*** PROVIDED DATA ***

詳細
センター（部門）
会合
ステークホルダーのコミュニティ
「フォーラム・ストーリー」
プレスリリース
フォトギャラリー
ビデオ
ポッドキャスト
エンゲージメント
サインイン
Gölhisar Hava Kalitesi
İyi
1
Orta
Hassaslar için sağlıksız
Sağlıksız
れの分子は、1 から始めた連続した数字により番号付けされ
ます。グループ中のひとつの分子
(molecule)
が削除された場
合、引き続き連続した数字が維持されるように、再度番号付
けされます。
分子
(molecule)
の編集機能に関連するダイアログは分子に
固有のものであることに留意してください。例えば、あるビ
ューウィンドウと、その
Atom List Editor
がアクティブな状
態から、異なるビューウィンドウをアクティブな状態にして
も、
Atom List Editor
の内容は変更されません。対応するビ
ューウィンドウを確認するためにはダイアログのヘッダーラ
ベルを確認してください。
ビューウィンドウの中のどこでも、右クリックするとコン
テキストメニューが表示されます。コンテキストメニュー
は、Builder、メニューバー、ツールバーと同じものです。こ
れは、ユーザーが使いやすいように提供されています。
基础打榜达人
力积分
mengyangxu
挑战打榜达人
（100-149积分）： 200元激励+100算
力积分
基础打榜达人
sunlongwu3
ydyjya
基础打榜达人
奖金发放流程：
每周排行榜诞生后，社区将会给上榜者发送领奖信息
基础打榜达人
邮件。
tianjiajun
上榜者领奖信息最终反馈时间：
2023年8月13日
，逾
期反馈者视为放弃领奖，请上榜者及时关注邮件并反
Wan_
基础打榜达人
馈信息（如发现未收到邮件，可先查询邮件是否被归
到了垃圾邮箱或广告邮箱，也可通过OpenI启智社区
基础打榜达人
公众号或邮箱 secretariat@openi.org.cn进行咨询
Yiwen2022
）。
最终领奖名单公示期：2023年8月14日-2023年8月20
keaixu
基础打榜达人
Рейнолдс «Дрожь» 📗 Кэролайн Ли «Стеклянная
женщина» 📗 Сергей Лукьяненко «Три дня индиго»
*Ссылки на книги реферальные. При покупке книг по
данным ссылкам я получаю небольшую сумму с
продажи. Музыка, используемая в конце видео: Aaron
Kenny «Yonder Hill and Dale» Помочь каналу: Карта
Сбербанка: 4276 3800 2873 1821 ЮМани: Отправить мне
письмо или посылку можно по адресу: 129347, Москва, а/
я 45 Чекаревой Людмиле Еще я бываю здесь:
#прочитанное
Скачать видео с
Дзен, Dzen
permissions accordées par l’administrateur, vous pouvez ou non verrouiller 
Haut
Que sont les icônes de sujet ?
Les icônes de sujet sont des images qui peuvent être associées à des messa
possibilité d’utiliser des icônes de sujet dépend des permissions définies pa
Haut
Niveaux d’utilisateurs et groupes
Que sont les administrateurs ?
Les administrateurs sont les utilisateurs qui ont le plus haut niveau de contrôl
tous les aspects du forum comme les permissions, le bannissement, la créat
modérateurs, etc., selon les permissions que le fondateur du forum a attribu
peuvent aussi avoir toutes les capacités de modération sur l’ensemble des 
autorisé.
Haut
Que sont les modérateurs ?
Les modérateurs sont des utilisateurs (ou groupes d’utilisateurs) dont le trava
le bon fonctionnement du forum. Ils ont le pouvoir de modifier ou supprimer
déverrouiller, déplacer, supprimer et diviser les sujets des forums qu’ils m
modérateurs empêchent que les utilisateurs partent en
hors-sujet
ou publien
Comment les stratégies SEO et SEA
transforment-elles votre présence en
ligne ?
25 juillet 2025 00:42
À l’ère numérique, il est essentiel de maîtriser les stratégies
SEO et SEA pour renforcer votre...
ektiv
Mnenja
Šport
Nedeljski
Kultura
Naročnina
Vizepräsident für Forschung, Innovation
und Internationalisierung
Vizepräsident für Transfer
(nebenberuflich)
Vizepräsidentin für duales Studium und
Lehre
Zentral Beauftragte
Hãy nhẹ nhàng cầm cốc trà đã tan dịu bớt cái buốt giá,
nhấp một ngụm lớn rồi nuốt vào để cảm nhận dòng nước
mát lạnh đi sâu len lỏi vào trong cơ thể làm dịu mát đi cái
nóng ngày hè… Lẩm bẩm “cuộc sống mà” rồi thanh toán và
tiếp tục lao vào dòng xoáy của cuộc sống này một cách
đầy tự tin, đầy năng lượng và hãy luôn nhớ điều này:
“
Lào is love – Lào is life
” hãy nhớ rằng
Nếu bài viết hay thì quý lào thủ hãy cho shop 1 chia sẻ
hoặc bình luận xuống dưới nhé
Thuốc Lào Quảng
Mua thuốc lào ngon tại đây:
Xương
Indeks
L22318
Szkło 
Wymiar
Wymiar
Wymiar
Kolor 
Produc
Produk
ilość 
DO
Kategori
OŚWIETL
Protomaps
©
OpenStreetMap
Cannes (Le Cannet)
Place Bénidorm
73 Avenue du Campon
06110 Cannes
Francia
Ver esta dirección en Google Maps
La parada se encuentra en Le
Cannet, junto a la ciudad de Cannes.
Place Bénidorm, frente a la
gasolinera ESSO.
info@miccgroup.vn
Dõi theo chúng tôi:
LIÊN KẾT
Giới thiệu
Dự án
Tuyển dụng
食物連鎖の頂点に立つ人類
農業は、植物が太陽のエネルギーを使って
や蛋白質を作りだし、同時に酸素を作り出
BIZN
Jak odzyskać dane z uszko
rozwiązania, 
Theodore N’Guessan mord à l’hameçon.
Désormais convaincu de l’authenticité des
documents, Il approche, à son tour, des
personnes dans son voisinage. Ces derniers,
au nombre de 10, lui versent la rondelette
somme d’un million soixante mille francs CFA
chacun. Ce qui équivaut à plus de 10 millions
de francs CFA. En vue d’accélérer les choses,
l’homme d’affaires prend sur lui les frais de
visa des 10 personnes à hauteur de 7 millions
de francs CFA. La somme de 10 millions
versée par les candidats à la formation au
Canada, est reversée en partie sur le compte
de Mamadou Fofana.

***

The entries are to be duplicated exactly, with nothing changed.

詳細
センター（部門）
会合
ステークホルダーのコミュニティ
「フォーラム・ストーリー」
プレスリリース
フォトギャラリー
ビデオ
ポッドキャスト
エンゲージメント
サインイン
Gölhisar Hava Kalitesi
İyi
1
Orta
Hassaslar için sağlıksız
Sağlıksız
れの分子は、1 から始めた連続した数字により番号付けされ
ます。グループ中のひとつの分子
(molecule)
が削除された場
合、引き続き連続した数字が維持されるように、再度番号付
けされます。
分子
(molecule)
の編集機能に関連するダイアログは分子に
固有のものであることに留意してください。例えば、あるビ
ューウィンドウと、その
Atom List Editor
がアクティブな状
態から、異なるビューウィンドウをアクティブな状態にして
も、
Atom List Editor
の内容は変更されません。対応するビ
ューウィンドウを確認するためにはダイアログのヘッダーラ
ベルを確認してください。
ビューウィンドウの中のどこでも、右クリックするとコン
テキストメニューが表示されます。コンテキストメニュー
は、Builder、メニューバー、ツールバーと同じものです。こ
れは、ユーザーが使いやすいように提供されています。
基础打榜达人
力积分
mengyangxu
挑战打榜达人
（100-149积分）： 200元激励+100算
力积分
基础打榜达人
sunlongwu3
ydyjya
基础打榜达人
奖金发放流程：
每周排行榜诞生后，社区将会给上榜者发送领奖信息
基础打榜达人
邮件。
tianjiajun
上榜者领奖信息最终反馈时间：
2023年8月13日
，逾
期反馈者视为放弃领奖，请上榜者及时关注邮件并反
Wan_
基础打榜达人
馈信息（如发现未收到邮件，可先查询邮件是否被归
到了垃圾邮箱或广告邮箱，也可通过OpenI启智社区
基础打榜达人
公众号或邮箱 secretariat@openi.org.cn进行咨询
Yiwen2022
）。
最终领奖名单公示期：2023年8月14日-2023年8月20
keaixu
基础打榜达人
Рейнолдс «Дрожь» 📗 Кэролайн Ли «Стеклянная
женщина» 📗 Сергей Лукьяненко «Три дня индиго»
*Ссылки на книги реферальные. При покупке книг по
данным ссылкам я получаю небольшую сумму с
продажи. Музыка, используемая в конце видео: Aaron
Kenny «Yonder Hill and Dale» Помочь каналу: Карта
Сбербанка: 4276 3800 2873 1821 ЮМани: Отправить мне
письмо или посылку можно по адресу: 129347, Москва, а/
я 45 Чекаревой Людмиле Еще я бываю здесь:
#прочитанное
Скачать видео с
Дзен, Dzen
permissions accordées par l’administrateur, vous pouvez ou non verrouiller 
Haut
Que sont les icônes de sujet ?
Les icônes de sujet sont des images qui peuvent être associées à des messa
possibilité d’utiliser des icônes de sujet dépend des permissions définies pa
Haut
Niveaux d’utilisateurs et groupes
Que sont les administrateurs ?
Les administrateurs sont les utilisateurs qui ont le plus haut niveau de contrôl
tous les aspects du forum comme les permissions, le bannissement, la créat
modérateurs, etc., selon les permissions que le fondateur du forum a attribu
peuvent aussi avoir toutes les capacités de modération sur l’ensemble des 
autorisé.
Haut
Que sont les modérateurs ?
Les modérateurs sont des utilisateurs (ou groupes d’utilisateurs) dont le trava
le bon fonctionnement du forum. Ils ont le pouvoir de modifier ou supprimer
déverrouiller, déplacer, supprimer et diviser les sujets des forums qu’ils m
modérateurs empêchent que les utilisateurs partent en
hors-sujet
ou publien
Comment les stratégies SEO et SEA
transforment-elles votre présence en
ligne ?
25 juillet 2025 00:42
À l’ère numérique, il est essentiel de maîtriser les stratégies
SEO et SEA pour renforcer votre...
ektiv
Mnenja
Šport
Nedeljski
Kultura
Naročnina
Vizepräsident für Forschung, Innovation
und Internationalisierung
Vizepräsident für Transfer
(nebenberuflich)
Vizepräsidentin für duales Studium und
Lehre
Zentral Beauftragte
Hãy nhẹ nhàng cầm cốc trà đã tan dịu bớt cái buốt giá,
nhấp một ngụm lớn rồi nuốt vào để cảm nhận dòng nước
mát lạnh đi sâu len lỏi vào trong cơ thể làm dịu mát đi cái
nóng ngày hè… Lẩm bẩm “cuộc sống mà” rồi thanh toán và
tiếp tục lao vào dòng xoáy của cuộc sống này một cách
đầy tự tin, đầy năng lượng và hãy luôn nhớ điều này:
“
Lào is love – Lào is life
” hãy nhớ rằng
Nếu bài viết hay thì quý lào thủ hãy cho shop 1 chia sẻ
hoặc bình luận xuống dưới nhé
Thuốc Lào Quảng
Mua thuốc lào ngon tại đây:
Xương
Indeks
L22318
Szkło 
Wymiar
Wymiar
Wymiar
Kolor 
Produc
Produk
ilość 
DO
Kategori
OŚWIETL
Protomaps
©
OpenStreetMap
Cannes (Le Cannet)
Place Bénidorm
73 Avenue du Campon
06110 Cannes
Francia
Ver esta dirección en Google Maps
La parada se encuentra en Le
Cannet, junto a la ciudad de Cannes.
Place Bénidorm, frente a la
gasolinera ESSO.
info@miccgroup.vn
Dõi theo chúng tôi:
LIÊN KẾT
Giới thiệu
Dự án
Tuyển dụng
食物連鎖の頂点に立つ人類
農業は、植物が太陽のエネルギーを使って
や蛋白質を作りだし、同時に酸素を作り出
BIZN
Jak odzyskać dane z uszko
rozwiązania, 
Theodore N’Guessan mord à l’hameçon.
Désormais convaincu de l’authenticité des
documents, Il approche, à son tour, des
personnes dans son voisinage. Ces derniers,
au nombre de 10, lui versent la rondelette
somme d’un million soixante mille francs CFA
chacun. Ce qui équivaut à plus de 10 millions
de francs CFA. En vue d’accélérer les choses,
l’homme d’affaires prend sur lui les frais de
visa des 10 personnes à hauteur de 7 millions
de francs CFA. La somme de 10 millions
versée par les candidats à la formation au
Canada, est reversée en partie sur le compte
de Mamadou Fofana.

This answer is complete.